TASK BRIEF
Can you print the passage on folk music word for word, from "Folk rock came" to "constant musical partner."?

EXTRACT PROVIDED
"Glad Day" or "Albion's Dance" by W. Blake (1793) symbolizing awakened revolution
Folk music reached its zenith in the 1960s. This became known as the "American Folk-Music Revival." Contemporary folk music is of a type that includes fusion genres such as folk rock, folk metal, electric folk, and others.
Folk rock came onto the scene as a popular genre in the mid-sixties and much of it grew out of the protest movements against the Vietnam War. Lyrically, a lot of folk rock music contained protest messages. Bob Dylan became one of the most prominent song writers of the decade with many popular groups, such as Peter Paul and Mary and The Byrds, covering his song successfully. Howver, it was Joan Baez, already a famous folk-singer, who gave Dylan his start, and who became his constant musical partner.
Nietzsche's view of the folk-song tradition as an elemental phenomenon and the perfect union of "Apollonian" and "Dionysian" artistic principles seems to anticipate the "60s Folk Revival".

SUPPLIED DATA
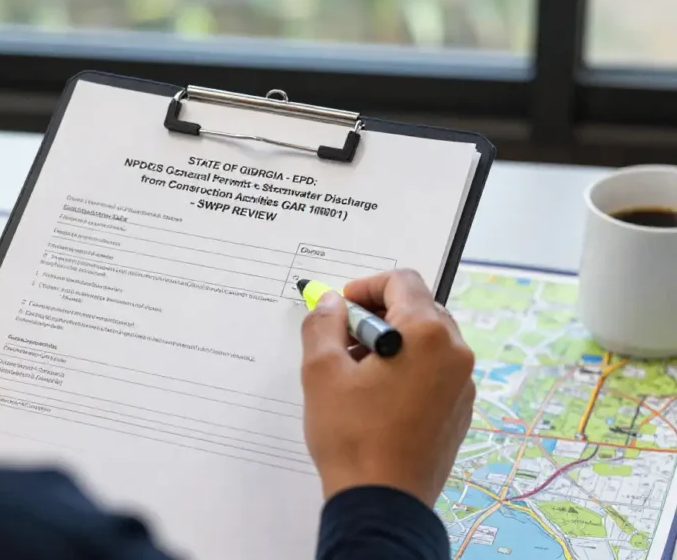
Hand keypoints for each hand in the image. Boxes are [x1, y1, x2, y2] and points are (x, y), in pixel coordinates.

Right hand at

TASK SOLUTION
Folk rock came onto the scene as a popular genre in the mid-sixties and much of it grew out of the protest movements against the Vietnam War. Lyrically, a lot of folk rock music contained protest messages. Bob Dylan became one of the most prominent song writers of the decade with many popular groups, such as Peter Paul and Mary and The Byrds, covering his song successfully. Howver, it was Joan Baez, already a famous folk-singer, who gave Dylan his start, and who became his constant musical partner.